Carl Zeiss

Carl Zeiss
Carl Zeiss

Carl Zeiss (September 11, 1816December 3, 1888) was an optician commonly known for the company he founded, Zeiss. Zeiss himself also made a few contributions to lens manufacturing that have aided the modern production of lenses. Raised in Weimar Germany, he became a notable lens maker in the 1840's when he created high quality lenses that were "wide open", or in other words, had a very large aperture range that allowed for very clear images. He did this in the city of Jena at a self opened workshop, where he started his lens making career. At first his lenses were only used in the production of microscopes but when cameras were invented, his company (Zeiss) began manufacturing high quality lenses for cameras. He died on December 3, 1888 in Jena Germany, the very place that he began his life of lenses.


Zeiss began his life in Weimar, Germany where he went to a grammar school, and undertook apprenticeship under Dr. Friedrich Krne, mechanic and supplier to the court. He later attended lectures in math, experimental physics, anthropology, mineralogy and optics at Jena University.
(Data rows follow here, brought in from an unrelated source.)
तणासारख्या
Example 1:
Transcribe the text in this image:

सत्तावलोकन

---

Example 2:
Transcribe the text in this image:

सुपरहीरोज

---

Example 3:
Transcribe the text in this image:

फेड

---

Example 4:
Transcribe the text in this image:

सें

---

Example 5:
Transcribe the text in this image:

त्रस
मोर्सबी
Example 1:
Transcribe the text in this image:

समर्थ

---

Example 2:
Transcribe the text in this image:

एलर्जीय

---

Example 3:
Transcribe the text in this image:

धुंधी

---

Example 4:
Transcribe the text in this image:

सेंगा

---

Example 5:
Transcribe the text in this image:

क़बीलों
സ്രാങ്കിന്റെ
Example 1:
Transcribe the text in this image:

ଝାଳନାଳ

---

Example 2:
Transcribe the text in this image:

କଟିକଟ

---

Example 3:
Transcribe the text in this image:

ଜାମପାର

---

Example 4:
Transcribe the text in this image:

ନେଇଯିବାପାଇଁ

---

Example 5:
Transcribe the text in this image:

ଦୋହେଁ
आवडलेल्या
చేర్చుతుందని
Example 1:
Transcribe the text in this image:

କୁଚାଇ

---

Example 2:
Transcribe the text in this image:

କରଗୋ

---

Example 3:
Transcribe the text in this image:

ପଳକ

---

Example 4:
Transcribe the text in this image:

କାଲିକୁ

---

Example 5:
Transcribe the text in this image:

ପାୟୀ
After seven years he opened a small workshop by himself with hardly any tools. He made many lenses but had little recognition until 1847 when he hired his first apprentice. The very same year his former master, Dr. Krne died, inspiring Zeiss to devote his life to working in the area of microscopes.

His Life

In 1847 Carl Zeiss started making microscopes full-time. His first innovation was making simpler microscopes that only used one lens, and were therefore only intended for dissecting work. He sold around 23 of them in his first year of production. He soon decided that he needed a new challenge so he began making compound microscopes. He first created the Stand I which went to market in 1857.
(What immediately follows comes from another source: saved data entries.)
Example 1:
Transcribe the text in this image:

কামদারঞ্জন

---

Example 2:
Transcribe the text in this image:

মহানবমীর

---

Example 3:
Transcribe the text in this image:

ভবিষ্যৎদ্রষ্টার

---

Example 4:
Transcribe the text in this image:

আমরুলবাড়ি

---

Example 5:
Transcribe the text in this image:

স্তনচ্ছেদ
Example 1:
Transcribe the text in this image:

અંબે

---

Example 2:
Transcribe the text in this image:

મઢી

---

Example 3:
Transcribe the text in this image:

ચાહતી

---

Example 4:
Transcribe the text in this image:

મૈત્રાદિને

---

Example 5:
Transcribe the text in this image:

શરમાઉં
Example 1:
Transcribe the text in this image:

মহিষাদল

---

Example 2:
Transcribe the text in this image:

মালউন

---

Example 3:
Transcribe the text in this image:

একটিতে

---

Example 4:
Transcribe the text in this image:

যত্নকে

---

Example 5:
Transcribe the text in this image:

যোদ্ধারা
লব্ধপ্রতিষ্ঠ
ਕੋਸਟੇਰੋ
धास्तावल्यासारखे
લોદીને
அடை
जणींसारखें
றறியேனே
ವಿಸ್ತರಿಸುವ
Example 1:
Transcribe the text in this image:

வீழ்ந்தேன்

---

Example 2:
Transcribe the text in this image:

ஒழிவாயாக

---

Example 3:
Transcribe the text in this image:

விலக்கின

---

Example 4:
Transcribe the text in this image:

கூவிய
In 1861 he was awarded a gold medal at the Thuringain Industrial Exhibition for his designs. They were considered to be among the best scientific instruments in Germany. By this point he had about 20 people working under him with his business still growing all the time. In 1866 the Zeiss workshop sold their 1000th microscope. He then continued on for a few years, and assumed he had reached his fullest potential, but he met Dr. Ernst Abbe, a physicist that he joined up with in 1872. Their combined efforts lead to the discovery of the Abbe sine condition.

During this period, Zeiss made his best lenses that he ever had up to this point. Theoretically, the Abbe sine condition could greatly improve just how good lens quality could get. The problem was, there wasn't a type of glass that was strong enough to fully test the theory out.

Luckily, Dr. Ernst Abbe soon met Otto Schott, a 30 year old glass chemist who had just gotten his doctorate. They collaborated together, and soon produced a new type glass in 1886 that could fully use the Abbe sine condition. This new type of glass paved the way for a new microscope objective: apochromates. Zeiss used water immersion to form a compensating eyepiece which produced images with little or no color distortion.

That was what Zeiss had tried to make during his whole life and it was quite timely that he achieved his goal when he did. A mere two years after he made his amazing new microscope, he died of natural causes on December 3, 1888.